School of Electrical and Electronics Engineering, Chung-Ang University, 84 Heukseok-ro, Dongjak-gu, Seoul 06974, Korea.
Sensors (Basel). 2022 Feb 13;22(4):1435. doi: 10.3390/s22041435.
The generative adversarial network (GAN) has demonstrated superb performance in generating synthetic images in recent studies. However, in the conventional framework of GAN, the maximum resolution of generated images is limited to the resolution of real images that are used as the training set. In this paper, in order to address this limitation, we propose a novel GAN framework using a pre-trained network called evaluator. The proposed model, higher resolution GAN (HRGAN), employs additional up-sampling convolutional layers to generate higher resolution. Then, using the evaluator, an additional target for the training of the generator is introduced to calibrate the generated images to have realistic features. In experiments with the CIFAR-10 and CIFAR-100 datasets, HRGAN successfully generates images of 64 × 64 and 128 × 128 resolutions, while the training sets consist of images of 32 × 32 resolution. In addition, HRGAN outperforms other existing models in terms of the Inception score, one of the conventional methods to evaluate GANs. For instance, in the experiment with CIFAR-10, a HRGAN generating 128 × 128 resolution demonstrates an Inception score of 12.32, outperforming an existing model by 28.6%. Thus, the proposed HRGAN demonstrates the possibility of generating higher resolution than training images.

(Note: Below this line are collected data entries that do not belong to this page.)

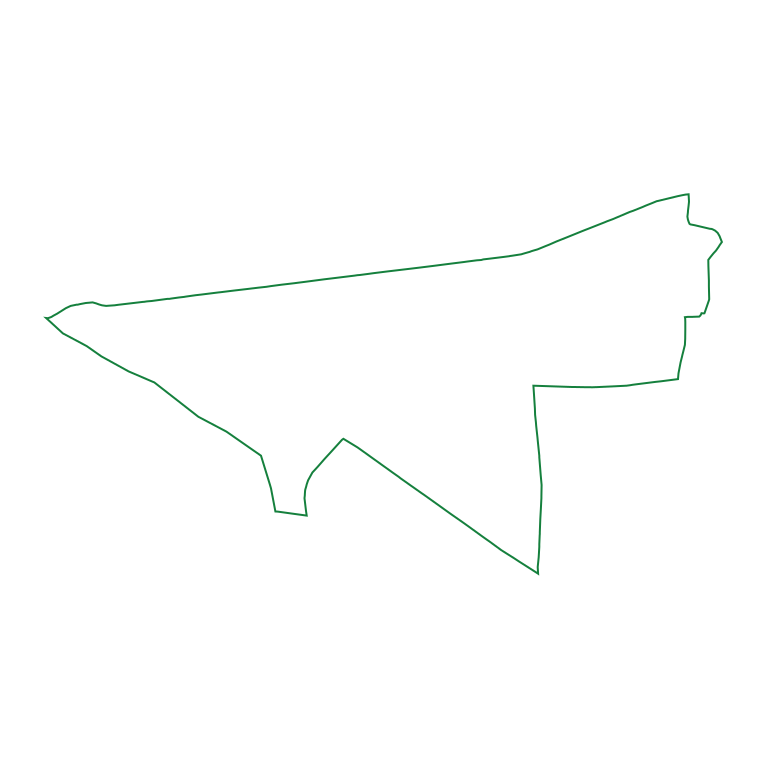 the district of Al Wehdah, Amanat Al Asimah, Yemen
{"feature_id": "15242507B40413338286185", "entity_name": "Al Wehdah", "entity_type": "district", "adm_level": 2, "iso_a3": "YEM", "parent_name": "Yemen", "parent_adm1": "Amanat Al Asimah", "projection": "albers", "projection_center": [44.192, 15.335], "detail": "fine", "context": "isolated", "style": "outline", "palette": "green", "viewbox_px": 768, "rotation_deg": 0, "n_neighbors": 0, "source": "geoboundaries", "source_scale": "gbopen_adm2", "svg_char_len": 3194}
<svg xmlns="http://www.w3.org/2000/svg" viewBox="0 0 768 768"><path d="M629.6,212.0L612.7,219.2L607.0,221.3L604.9,222.2L587.9,228.9L585.8,229.7L582.5,231.0L575.6,233.8L571.4,235.5L567.7,237.0L556.4,241.5L549.1,244.7L545.8,246.0L542.4,247.4L537.5,249.4L533.0,250.7L531.4,251.2L529.6,251.9L528.1,252.3L523.2,253.7L521.3,254.3L511.6,255.8L510.0,256.0L509.3,256.2L503.1,257.0L489.3,258.7L483.3,259.4L481.2,260.0L476.9,260.3L466.8,261.6L464.0,262.0L449.6,263.8L433.3,265.9L420.4,267.5L410.5,268.7L386.9,271.5L382.1,272.1L373.3,273.2L369.7,273.7L369.0,273.8L359.8,275.0L357.3,275.2L354.7,275.6L332.6,278.3L324.3,279.3L305.3,281.8L298.2,282.7L294.4,283.2L281.5,284.7L270.9,286.1L266.4,286.8L258.1,287.7L253.2,288.3L252.2,288.4L249.0,288.8L233.6,290.6L219.8,292.3L218.7,292.4L201.0,294.6L195.7,295.2L192.1,295.7L185.8,296.6L184.1,296.9L178.8,297.5L170.9,298.6L169.2,298.9L167.2,298.9L165.0,299.2L151.6,301.0L146.8,301.4L144.3,301.8L142.8,301.9L137.8,302.5L118.2,304.8L114.6,305.3L108.8,305.7L106.2,305.9L104.7,305.7L101.9,305.3L98.9,304.4L96.2,303.4L92.6,302.4L85.8,303.0L80.0,304.1L77.6,304.7L76.5,304.7L70.7,305.9L65.8,308.2L57.1,313.7L53.4,315.7L51.5,316.9L50.5,317.3L47.9,318.2L46.1,318.0L62.9,333.4L86.7,346.1L101.4,356.4L128.6,371.4L152.8,381.8L154.3,382.4L198.4,416.8L226.4,431.6L261.0,455.7L269.9,484.6L271.0,488.4L275.4,511.5L277.7,511.6L292.1,513.6L302.4,515.0L306.7,515.6L306.0,510.9L304.6,499.1L304.5,498.2L304.8,495.5L304.9,493.4L305.1,490.7L305.3,489.5L306.2,486.5L306.7,484.4L308.1,480.3L312.4,472.5L317.5,467.0L319.6,464.6L323.7,459.9L325.5,457.9L332.3,450.5L342.0,439.8L343.4,438.8L349.3,442.4L354.4,445.5L357.5,447.4L360.2,449.3L392.4,472.4L398.8,476.9L400.4,478.2L411.4,486.0L412.3,486.6L421.2,492.9L424.0,494.8L445.1,509.9L450.4,513.7L462.0,521.8L464.7,523.7L482.4,536.5L486.9,539.7L489.5,541.5L501.2,550.1L506.9,553.7L514.2,558.3L519.2,561.6L536.6,572.7L538.1,573.7L537.7,567.1L538.7,557.2L538.8,555.5L539.3,546.9L539.3,544.2L539.7,535.1L539.8,534.1L539.8,532.2L540.3,519.0L540.9,508.2L541.4,498.2L541.4,497.3L541.4,496.3L541.6,485.0L540.7,475.0L539.3,457.3L539.3,455.8L537.8,441.2L537.5,437.9L536.2,426.0L535.9,422.2L535.1,414.8L534.9,408.6L533.9,393.0L533.4,385.7L572.2,387.0L574.3,387.0L585.7,387.2L590.3,387.2L592.2,387.3L593.8,387.2L597.2,387.1L614.5,386.3L626.5,385.7L630.3,385.2L632.5,384.8L636.3,384.3L655.4,381.9L660.9,381.3L678.0,379.1L678.5,373.3L680.6,362.3L682.1,356.3L682.3,355.3L683.2,351.8L684.9,344.9L685.2,338.8L685.3,329.3L685.3,324.6L685.3,323.1L685.3,322.0L685.2,318.7L684.9,317.2L687.4,316.9L691.9,316.9L693.5,316.8L699.2,316.6L700.2,315.7L701.0,314.5L701.5,313.2L702.5,313.3L703.4,313.4L704.4,313.3L704.9,312.0L708.8,300.7L709.2,299.3L708.9,286.4L708.9,280.6L708.8,277.9L708.4,266.2L708.3,259.9L710.5,257.0L713.5,253.3L716.0,250.6L718.6,246.9L719.7,245.1L721.9,242.0L720.4,238.3L719.6,236.2L717.7,232.9L715.1,230.6L712.4,229.2L711.3,228.9L709.9,228.8L694.6,225.2L690.4,224.4L689.5,223.8L688.6,221.7L687.9,219.5L687.4,216.6L687.9,212.4L688.0,210.6L688.6,205.6L689.0,201.7L688.6,194.3L685.5,194.6L682.3,195.2L677.6,196.2L658.2,200.9L656.7,201.2L652.1,203.1L645.8,205.6L642.6,207.0L633.1,210.8L629.6,212.0Z" fill="none" stroke="#15803d" stroke-width="2"/></svg>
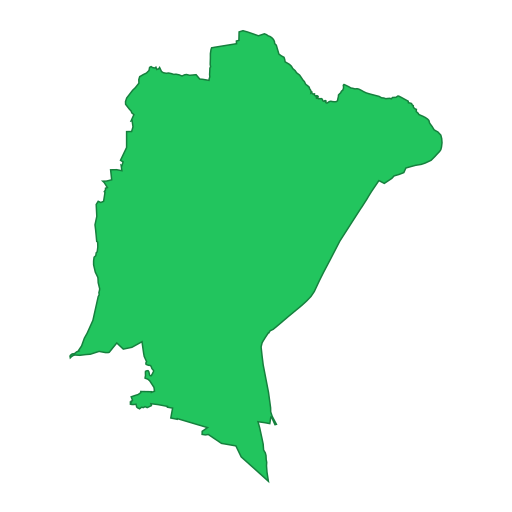 the district of Amacueca, Jalisco, Mexico
{"feature_id": "50627088B63985202353030", "entity_name": "Amacueca", "entity_type": "district", "adm_level": 2, "iso_a3": "MEX", "parent_name": "Mexico", "parent_adm1": "Jalisco", "projection": "orthographic", "projection_center": [-103.62, 19.989], "detail": "fine", "context": "isolated", "style": "filled", "palette": "green", "viewbox_px": 512, "rotation_deg": 0, "n_neighbors": 0, "source": "geoboundaries", "source_scale": "gbopen_adm2", "svg_char_len": 5822}
<svg xmlns="http://www.w3.org/2000/svg" viewBox="0 0 512 512"><path d="M418.8,114.5L418.3,113.4L416.2,111.5L416.4,109.4L415.3,109.0L414.1,108.1L413.3,106.9L413.3,105.7L412.2,104.9L411.5,103.5L409.5,102.9L408.4,102.8L408.2,101.2L401.3,97.4L399.1,96.3L399.0,96.2L398.8,96.1L397.7,96.1L396.1,97.3L392.5,97.5L391.3,98.8L389.8,98.3L387.3,98.5L385.8,98.7L383.8,98.0L381.6,97.8L379.1,96.4L375.6,95.5L369.9,94.0L366.2,92.9L363.3,91.5L361.6,90.5L358.8,89.1L357.0,88.7L355.0,88.9L352.8,88.3L350.9,88.0L348.9,86.8L345.2,85.0L344.0,84.5L343.5,85.0L343.3,85.3L343.5,86.7L343.5,88.2L342.7,90.3L341.9,90.8L341.3,91.4L340.7,92.8L339.6,93.8L338.5,95.0L338.4,96.6L337.9,98.6L337.5,100.7L336.4,101.6L334.8,101.8L332.5,101.6L331.2,101.3L330.3,101.3L329.9,101.4L329.4,101.6L328.9,101.8L328.7,102.0L328.3,102.3L328.0,102.5L327.4,102.9L326.7,103.0L326.1,102.8L325.7,102.3L325.7,101.7L326.0,101.4L326.0,101.2L325.8,100.7L325.6,100.6L325.3,100.6L325.1,100.6L324.7,100.7L324.6,100.8L324.5,101.1L324.3,101.2L323.9,101.3L323.5,101.1L322.8,100.7L322.5,100.1L322.4,99.3L322.3,99.2L321.5,98.7L321.4,98.6L321.0,98.6L320.6,98.7L320.3,98.7L319.8,98.7L319.4,98.7L319.1,98.6L318.6,98.8L318.3,98.7L318.0,98.5L318.0,98.1L316.7,98.3L316.3,97.9L316.5,97.4L317.7,97.0L317.8,96.8L318.0,96.6L318.1,96.4L317.7,96.2L317.5,95.9L317.3,95.8L317.0,95.8L316.8,95.8L316.5,95.7L316.2,95.7L315.7,96.1L315.3,95.9L314.8,95.5L314.6,95.3L314.4,95.1L314.3,94.9L314.5,94.6L314.5,94.4L314.5,94.2L314.5,93.9L314.0,93.9L313.6,93.9L313.0,94.0L312.4,93.8L311.9,93.1L311.9,92.5L311.9,92.1L311.5,92.1L311.0,92.6L311.2,91.5L310.9,91.1L310.7,90.3L309.7,88.9L309.1,87.0L308.4,86.6L308.0,86.0L307.6,85.7L307.1,85.3L306.5,85.0L305.5,84.0L304.4,81.6L302.9,80.0L301.4,77.7L299.6,75.1L296.6,72.8L295.1,70.6L292.8,68.6L291.4,66.2L289.5,64.4L285.1,61.8L284.7,59.4L284.0,57.3L281.4,55.9L278.9,54.1L276.3,45.2L274.7,43.6L274.4,41.4L273.4,39.4L271.7,37.6L269.8,36.4L268.2,35.9L266.6,34.7L265.9,34.4L264.4,33.8L258.4,35.8L254.0,34.2L247.6,32.0L243.0,30.7L239.1,31.9L238.9,40.4L236.4,41.0L236.4,42.2L236.6,43.7L214.4,47.3L212.9,47.6L211.6,47.8L211.0,49.6L210.4,53.6L210.4,58.0L210.2,64.3L210.6,66.8L209.9,68.1L209.8,71.0L209.6,74.4L209.8,76.9L209.2,78.8L209.0,80.4L202.7,79.3L199.8,79.1L196.1,74.7L189.6,75.3L186.5,74.5L184.6,74.8L182.0,76.0L179.0,74.8L176.0,74.2L173.7,74.4L171.4,73.6L168.5,73.0L166.3,73.3L163.3,72.7L161.5,71.5L159.6,67.5L158.8,68.7L156.8,69.5L155.9,67.2L155.1,68.0L153.7,67.8L152.4,67.5L151.1,66.6L149.6,67.4L149.0,70.5L146.4,73.1L143.4,74.5L141.2,75.8L139.7,76.6L138.8,79.6L138.9,83.2L135.3,87.7L132.7,90.2L126.7,98.0L125.5,101.6L125.6,104.3L129.4,109.2L131.1,111.0L131.8,112.9L133.9,114.6L131.1,120.9L132.1,120.6L133.0,126.9L131.6,131.5L126.6,131.6L126.6,140.0L126.6,147.5L120.5,160.3L123.1,161.9L121.9,165.7L121.1,165.2L121.9,170.7L116.6,169.7L110.6,169.8L111.7,179.8L106.5,181.1L102.8,181.2L104.2,182.5L107.4,187.6L107.1,187.7L105.5,188.2L105.4,190.3L104.8,190.9L104.3,191.7L105.0,192.3L103.6,201.3L100.8,202.5L98.2,201.3L96.2,204.5L96.8,216.4L95.0,224.8L95.6,229.7L96.2,235.7L96.7,241.4L97.6,242.0L97.7,242.9L97.8,247.1L97.2,251.8L96.2,252.8L95.8,255.7L94.1,257.2L93.6,260.9L93.6,264.8L95.3,272.1L97.9,277.5L98.1,280.5L98.2,282.7L99.7,288.8L99.5,290.3L98.9,292.6L99.2,294.7L98.2,296.6L92.9,320.4L87.1,333.3L84.4,338.1L81.6,345.9L78.2,351.0L78.5,351.1L77.1,351.7L76.5,351.9L75.7,352.7L74.6,353.5L73.5,353.8L72.2,353.9L70.5,355.2L70.0,356.1L70.3,357.8L71.5,356.6L73.4,355.4L74.9,355.0L79.8,355.3L85.4,354.6L90.4,354.2L96.9,352.1L99.1,351.4L105.6,352.6L106.8,352.6L108.1,352.6L109.2,352.3L112.0,348.9L112.1,348.7L116.8,343.0L123.3,349.1L131.9,347.3L142.0,341.7L143.6,353.1L144.2,356.4L145.5,359.3L146.6,361.7L146.0,362.6L145.9,363.7L146.1,364.4L148.5,365.3L150.1,365.4L151.1,366.3L151.9,368.5L152.5,369.3L153.6,370.5L153.5,371.6L152.9,372.7L152.5,373.6L152.0,374.4L151.7,375.0L151.4,375.6L151.0,375.8L150.0,375.6L149.5,374.8L149.2,373.2L148.8,371.7L148.1,370.7L147.1,370.7L145.5,371.3L145.4,372.7L145.5,375.5L145.1,377.6L145.1,378.2L147.1,378.9L148.0,379.3L149.7,380.8L154.0,387.4L154.5,391.2L151.4,392.4L151.4,391.7L140.8,391.5L140.8,392.6L139.7,393.4L138.2,394.5L135.3,395.4L131.2,396.8L132.5,400.2L131.9,401.0L131.4,401.0L131.4,401.8L130.9,401.8L130.4,401.9L130.4,402.2L130.4,403.0L130.9,402.9L130.9,403.2L130.5,404.2L131.9,404.5L134.0,404.5L136.0,404.2L136.7,407.0L137.7,407.9L139.6,408.8L139.8,408.5L140.2,408.3L140.6,408.0L141.0,407.6L141.4,407.3L141.6,407.3L142.0,407.3L142.4,407.4L143.4,407.6L145.0,406.6L147.2,407.6L151.4,405.6L151.4,404.9L150.9,403.7L158.1,404.6L167.5,406.4L167.4,407.2L172.6,408.1L170.8,418.0L177.2,419.3L177.3,418.6L207.5,427.6L202.2,431.3L202.1,434.4L205.4,434.9L208.3,434.5L221.5,443.4L224.5,443.9L235.9,445.9L241.2,456.9L245.9,461.1L257.3,471.3L259.4,473.2L268.4,481.3L267.0,472.2L266.5,465.8L266.7,462.4L266.5,461.2L266.2,459.8L266.0,455.5L265.3,452.9L263.6,450.0L263.2,444.6L263.2,444.3L262.1,439.0L259.7,427.9L258.0,421.7L264.9,422.7L269.8,423.6L270.8,417.1L271.6,417.2L274.9,424.5L275.0,424.7L276.4,424.3L272.8,417.5L272.1,416.1L270.7,411.9L270.6,407.8L268.5,392.4L263.2,365.0L262.1,356.2L261.1,346.9L262.1,342.8L263.4,340.5L265.4,337.3L268.4,332.8L268.8,332.9L270.1,330.8L273.2,329.3L278.5,324.9L288.1,316.7L301.9,305.3L306.7,300.9L311.0,296.4L314.3,291.5L319.5,280.4L323.5,272.4L330.1,259.9L339.4,241.9L340.0,240.8L352.0,222.1L360.7,208.6L361.7,207.2L366.9,199.1L368.7,196.0L371.5,191.5L378.9,180.6L384.3,183.4L391.8,178.4L394.1,175.9L399.2,174.4L403.8,172.6L405.9,168.0L410.8,166.6L415.6,165.3L421.2,164.4L425.1,163.1L431.1,160.3L435.0,156.4L436.8,154.4L437.6,153.6L438.4,152.7L439.5,151.6L440.8,149.7L441.5,147.0L442.0,142.8L441.7,138.6L440.8,135.1L437.8,131.9L436.6,131.3L434.1,129.8L432.1,126.5L429.6,123.1L428.9,120.5L427.6,119.1L425.3,117.5L423.7,116.7L423.4,116.5L418.8,114.5Z" fill="#22c55e" stroke="#15803d" stroke-width="1.5"/></svg>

生成对抗网络(GAN)在最近的研究中在生成合成图像方面表现出了卓越的性能。然而,在 GAN 的传统框架中,生成图像的最大分辨率限制为用作训练集的真实图像的分辨率。在本文中,为了解决这一限制,我们提出了一种使用称为评估器的预训练网络的新型 GAN 框架。所提出的模型,高分辨率 GAN(HRGAN),使用额外的上采样卷积层来生成更高的分辨率。然后,使用评估器,为生成器的训练引入了额外的目标,以校准生成的图像具有逼真的特征。在 CIFAR-10 和 CIFAR-100 数据集的实验中,HRGAN 成功地生成了 64×64 和 128×128 分辨率的图像,而训练集由 32×32 分辨率的图像组成。此外,HRGAN 在 Inception 分数方面优于其他现有模型,Inception 分数是评估 GAN 的传统方法之一。例如,在 CIFAR-10 的实验中,生成 128×128 分辨率的 HRGAN 的 Inception 分数为 12.32,比现有模型高出 28.6%。因此,所提出的 HRGAN 展示了生成高于训练图像分辨率的可能性。